つまりは長い時間を過ごし、少なからず仲良くなった、と彼が感じていたために自然と出た言葉なのだ。
「…別にいいけどさ…。」
どう好意的に解釈しても「いい」とは言えなさそうな、表情のレッタを見ると少しだけ微笑ましかった。それは単なる嫉妬であるからだ。

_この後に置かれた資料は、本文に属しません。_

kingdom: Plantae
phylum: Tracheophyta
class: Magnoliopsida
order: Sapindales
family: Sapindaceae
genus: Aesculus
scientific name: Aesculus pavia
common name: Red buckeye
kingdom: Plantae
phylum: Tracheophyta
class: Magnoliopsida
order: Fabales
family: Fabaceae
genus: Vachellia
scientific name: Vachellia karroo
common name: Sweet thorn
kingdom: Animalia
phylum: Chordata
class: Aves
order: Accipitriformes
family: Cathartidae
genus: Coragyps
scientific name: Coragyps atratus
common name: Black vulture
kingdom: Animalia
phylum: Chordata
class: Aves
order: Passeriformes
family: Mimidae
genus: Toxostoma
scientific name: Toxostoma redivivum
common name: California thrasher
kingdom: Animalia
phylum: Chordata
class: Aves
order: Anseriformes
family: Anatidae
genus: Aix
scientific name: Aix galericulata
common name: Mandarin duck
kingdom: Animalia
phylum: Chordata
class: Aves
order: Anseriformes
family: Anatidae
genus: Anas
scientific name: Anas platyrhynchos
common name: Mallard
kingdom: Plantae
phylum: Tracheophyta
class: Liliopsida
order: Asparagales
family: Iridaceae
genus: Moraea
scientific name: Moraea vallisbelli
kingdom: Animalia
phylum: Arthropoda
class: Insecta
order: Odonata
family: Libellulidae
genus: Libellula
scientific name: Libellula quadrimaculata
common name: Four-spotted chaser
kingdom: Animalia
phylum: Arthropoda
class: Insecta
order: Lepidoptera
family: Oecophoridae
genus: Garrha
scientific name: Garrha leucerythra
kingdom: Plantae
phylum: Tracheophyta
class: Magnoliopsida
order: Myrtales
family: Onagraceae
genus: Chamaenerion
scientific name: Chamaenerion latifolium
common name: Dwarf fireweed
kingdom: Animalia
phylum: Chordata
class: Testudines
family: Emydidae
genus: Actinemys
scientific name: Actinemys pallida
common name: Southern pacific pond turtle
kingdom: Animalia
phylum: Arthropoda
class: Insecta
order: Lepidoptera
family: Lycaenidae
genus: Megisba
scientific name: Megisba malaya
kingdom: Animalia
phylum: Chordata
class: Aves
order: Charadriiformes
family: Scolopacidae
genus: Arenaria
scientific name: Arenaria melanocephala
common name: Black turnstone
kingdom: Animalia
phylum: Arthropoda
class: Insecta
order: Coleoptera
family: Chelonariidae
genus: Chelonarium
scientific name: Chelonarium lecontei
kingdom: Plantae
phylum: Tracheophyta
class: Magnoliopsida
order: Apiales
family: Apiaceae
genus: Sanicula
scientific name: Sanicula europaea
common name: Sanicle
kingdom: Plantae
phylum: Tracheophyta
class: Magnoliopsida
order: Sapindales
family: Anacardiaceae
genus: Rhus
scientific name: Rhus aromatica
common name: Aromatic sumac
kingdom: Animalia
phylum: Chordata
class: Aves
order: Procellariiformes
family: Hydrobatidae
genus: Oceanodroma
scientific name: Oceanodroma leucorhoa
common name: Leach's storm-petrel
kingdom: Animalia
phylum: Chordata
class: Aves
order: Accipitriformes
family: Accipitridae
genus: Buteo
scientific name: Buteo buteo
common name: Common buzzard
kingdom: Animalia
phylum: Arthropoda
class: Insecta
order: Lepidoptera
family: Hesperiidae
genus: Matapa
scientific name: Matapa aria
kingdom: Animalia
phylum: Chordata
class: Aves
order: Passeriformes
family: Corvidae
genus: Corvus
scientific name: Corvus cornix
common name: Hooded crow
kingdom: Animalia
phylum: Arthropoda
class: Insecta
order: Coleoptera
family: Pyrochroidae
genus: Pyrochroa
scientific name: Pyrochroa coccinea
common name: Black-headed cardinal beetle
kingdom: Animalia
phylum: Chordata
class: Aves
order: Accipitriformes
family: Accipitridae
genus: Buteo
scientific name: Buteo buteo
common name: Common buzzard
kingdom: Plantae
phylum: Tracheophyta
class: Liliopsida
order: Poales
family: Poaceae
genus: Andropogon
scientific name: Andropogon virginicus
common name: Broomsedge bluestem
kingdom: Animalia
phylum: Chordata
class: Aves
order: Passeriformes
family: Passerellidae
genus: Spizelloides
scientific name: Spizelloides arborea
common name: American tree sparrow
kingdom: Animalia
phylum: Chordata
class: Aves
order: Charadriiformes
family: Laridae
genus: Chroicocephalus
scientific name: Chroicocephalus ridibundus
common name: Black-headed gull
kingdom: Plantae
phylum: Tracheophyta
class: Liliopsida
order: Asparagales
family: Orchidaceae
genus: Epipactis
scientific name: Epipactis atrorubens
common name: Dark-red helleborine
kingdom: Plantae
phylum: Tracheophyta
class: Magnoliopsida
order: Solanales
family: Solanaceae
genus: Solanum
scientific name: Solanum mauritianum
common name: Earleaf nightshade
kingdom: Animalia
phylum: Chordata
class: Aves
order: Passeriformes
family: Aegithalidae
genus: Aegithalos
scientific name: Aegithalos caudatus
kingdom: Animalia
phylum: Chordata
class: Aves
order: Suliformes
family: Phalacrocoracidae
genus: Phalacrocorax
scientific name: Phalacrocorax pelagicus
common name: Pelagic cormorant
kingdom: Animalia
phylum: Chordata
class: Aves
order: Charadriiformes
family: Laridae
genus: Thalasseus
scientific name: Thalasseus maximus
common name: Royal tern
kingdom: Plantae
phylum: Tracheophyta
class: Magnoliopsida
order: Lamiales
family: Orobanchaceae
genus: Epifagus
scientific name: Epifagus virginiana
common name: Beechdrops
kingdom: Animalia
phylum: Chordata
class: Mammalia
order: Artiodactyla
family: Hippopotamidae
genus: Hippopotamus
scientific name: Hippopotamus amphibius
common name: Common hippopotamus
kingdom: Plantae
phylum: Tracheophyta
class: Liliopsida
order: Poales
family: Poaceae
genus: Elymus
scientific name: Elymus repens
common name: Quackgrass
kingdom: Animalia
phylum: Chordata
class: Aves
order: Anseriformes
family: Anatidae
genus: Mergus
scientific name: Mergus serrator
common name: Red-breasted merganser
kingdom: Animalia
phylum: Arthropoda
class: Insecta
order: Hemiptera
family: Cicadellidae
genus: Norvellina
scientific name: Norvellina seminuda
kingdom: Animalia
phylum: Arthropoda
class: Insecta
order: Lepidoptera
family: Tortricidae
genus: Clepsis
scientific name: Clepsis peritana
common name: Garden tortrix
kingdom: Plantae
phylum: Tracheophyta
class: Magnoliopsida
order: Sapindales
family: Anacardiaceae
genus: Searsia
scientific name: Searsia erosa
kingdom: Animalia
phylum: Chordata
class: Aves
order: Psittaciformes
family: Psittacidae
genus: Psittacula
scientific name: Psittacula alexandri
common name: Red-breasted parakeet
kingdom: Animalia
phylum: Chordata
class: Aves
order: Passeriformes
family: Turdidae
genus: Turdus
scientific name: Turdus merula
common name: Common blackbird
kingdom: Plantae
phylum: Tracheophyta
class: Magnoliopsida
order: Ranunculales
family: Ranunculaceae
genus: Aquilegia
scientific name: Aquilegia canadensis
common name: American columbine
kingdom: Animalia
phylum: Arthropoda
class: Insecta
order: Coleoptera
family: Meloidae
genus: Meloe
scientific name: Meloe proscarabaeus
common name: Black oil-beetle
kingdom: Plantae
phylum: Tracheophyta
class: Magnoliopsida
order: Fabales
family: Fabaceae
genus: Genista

「そういう訳だから、もしアリアに何かあったら絶対に許さないからね!」
そう言い捨てるとレッタは椅子から立ち上がる。
睨み付ける彼女を見返しながらキルトランスは小さく溜め息をついた。どういう訳なのか分からない。
それでも彼女の気概と、自分へのある程度の信任は理解できた。
「分かった。彼女を守ろう。」
「もちろん私もアリアからは離れないで守る。」
そう言って彼女は部屋から静かに出ていった。どこまでもレッタであった。
キルトランスは少し喉を鳴らしながらも、小さく溜め息をついて再び目を閉じた。
灯りが霧のように霧散し、部屋に静寂と暗闇、そして月の淡い光が戻ってきた。